I have seen the Taj again; this time at noon. Under the vertical sun the melancholy phantom has vanished, the sweet sadness of the mausoleum has gone. The great marble table on which it stands is blinding. The light, reflected back and forth from the immense surfaces of white marble, is increased a hundred-fold in intensity, and some of the sides are like burning plaques. The incrustations seem to be sparks of magic fire; their hundreds of red flowers gleam like burning coals. The religious texts and the hieroglyphs, inlaid with black marble, stand out as if traced by the lightning-finger of a savage god. All the mystical rows of lotus and lilies unfolding in relief, which just now had the softness of yellowed ivory, spring forth like flames.—I retrace my steps, passing out of the entrance, and for an instant I have a dazzling view of the lines and incandescent surfaces of the building with its unchanging virgin whiteness.—Indeed, this severe simplicity and intensity of light give it something of a Semitic character: we think of the flaming and chastening sword of the Bible. The minarets lift themselves into the blue like pillars of fire.

I wander outside in the fresh air under the shadows of the leafy arches until twilight. This garden is the conception of one of the faithful who wished to glorify Allah. It is the home of religious delight:—“No one shall enter the garden of God unless he is pure of heart,” is the Arabian text graven over the entrance-gate. Here are flower-beds, which are masses of velvet,—unknown blooms resembling heaps of purple moss. The trunks of the trees are entwined with blue convolvulus, and flowers like great red stars gleam through the dark foliage. Over these flowers a hundred thousand delicate butterflies hover in a perpetual cloud.
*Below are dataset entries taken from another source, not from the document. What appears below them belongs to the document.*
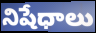
నిషేధాలు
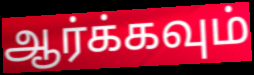
ஆர்க்கவும்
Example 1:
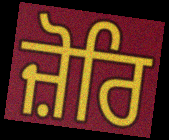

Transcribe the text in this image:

ਜ਼ੋਰਿ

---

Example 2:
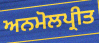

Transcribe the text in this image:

ਅਨਮੋਲਪ੍ਰੀਤ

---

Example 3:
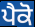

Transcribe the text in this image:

ਪੈਕੋ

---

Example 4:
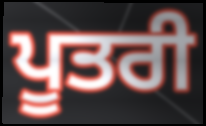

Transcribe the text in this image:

ਪੂਤਰੀ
Many pretty creatures, little striped squirrels and numerous birds, green parrots and parrots of more brilliant plumage, disport themselves here, making a little world, happy and secure, for guards, dressed in white muslin, menace with long pea-shooters the crows and vultures and protect them from everything that would bring mischief or cruelty into this peaceful place.
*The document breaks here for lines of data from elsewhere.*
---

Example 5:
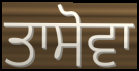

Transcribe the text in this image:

ਤਾਸੋਵਾ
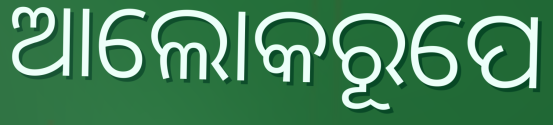
ଆଲୋକରୂପେ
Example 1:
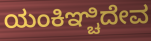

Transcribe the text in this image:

ಯಂಕಿಞ್ಚಿದೇವ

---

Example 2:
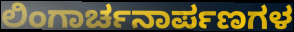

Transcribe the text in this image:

ಲಿಂಗಾರ್ಚನಾರ್ಪಣಗಳ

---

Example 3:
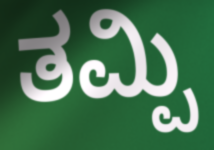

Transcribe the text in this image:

ತಮ್ಪಿ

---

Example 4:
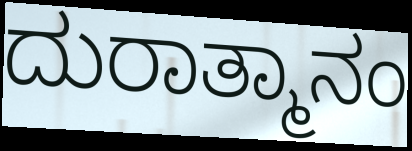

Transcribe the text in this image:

ದುರಾತ್ಮಾನಂ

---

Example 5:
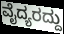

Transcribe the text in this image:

ವೈದ್ಯರದ್ದು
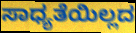
ಸಾಧ್ಯತೆಯಿಲ್ಲದ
On the surface of the still waters lilies and lotus are sleeping, their stiff leaves pinked out and resting heavily upon the dark mirror.
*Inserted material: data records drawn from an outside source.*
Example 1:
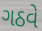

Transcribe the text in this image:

ગઠવે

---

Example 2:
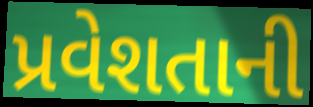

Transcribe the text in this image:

પ્રવેશતાની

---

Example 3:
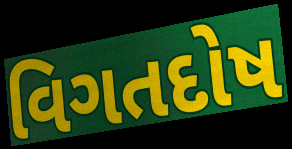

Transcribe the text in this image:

વિગતદોષ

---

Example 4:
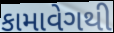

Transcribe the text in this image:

કામાવેગથી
Through the blackness of the boughs English meadows are revealed, bathed in brilliant sunlight, and spaces of blue sky, across which a triangle of white storks is sometimes seen flying, and, at certain moments, the far-away vision of the phantom tomb seems like the melancholy spectre of a virgin.—How calm, how superb this solitude, charged with voluptuousness at once solemn and enervating! Here dwell the beauty, the tenderness, and the light of Asia, dreamed of by Shelley.

Dans l’Inde (Paris, 1891).

THE CATHEDRAL OF NOTRE-DAME.
VICTOR HUGO.

Most certainly, the Cathedral of Notre-Dame is still a sublime and majestic edifice. But, despite the beauty which it preserves in its old age, it would be impossible not to be indignant at the injuries and mutilations which Time and man have jointly inflicted upon the venerable structure without respect for Charlemagne, who laid its first stone, and Philip Augustus, who laid its last.

There is always a scar beside a wrinkle on the face of this aged queen of our cathedrals. Tempus edax homo edacior, which I should translate thus: Time is blind, man is stupid.

If we had leisure to examine one by one, with the reader, the various traces of destruction imprinted on the old church, Time’s work would prove to be less destructive than men’s, especially des hommes de l’art, because there have been some individuals in the last two centuries who considered themselves architects.

First, to cite several striking examples, assuredly there are few more beautiful pages in architecture than that façade, exhibiting the three deeply-dug porches with their pointed arches; the plinth, embroidered and indented with twenty-eight royal niches; the immense central rose-window, flanked by its two lateral windows, like the priest by his deacon and sub-deacon; the high and frail gallery of open-worked arches, supporting on its delicate columns a heavy platform; and, lastly, the two dark and massive towers, with their slated pent-houses. These harmonious parts of a magnificent whole, superimposed in five gigantic stages, and presenting, with their innumerable details of statuary, sculpture, and carving, an overwhelming yet not perplexing mass, combine in producing a calm grandeur. It is a vast symphony in stone, so to speak; the colossal work of man and of a nation, as united and as complex as the Iliad and the romanceros of which it is the sister; a prodigious production to which all the forces of an epoch contributed, and from every stone of which springs forth in a hundred ways the workman’s fancy directed by the artist’s genius; in one word, a kind of human creation, as strong and fecund as the divine creation from which it seems to have stolen the two-fold character: variety and eternity.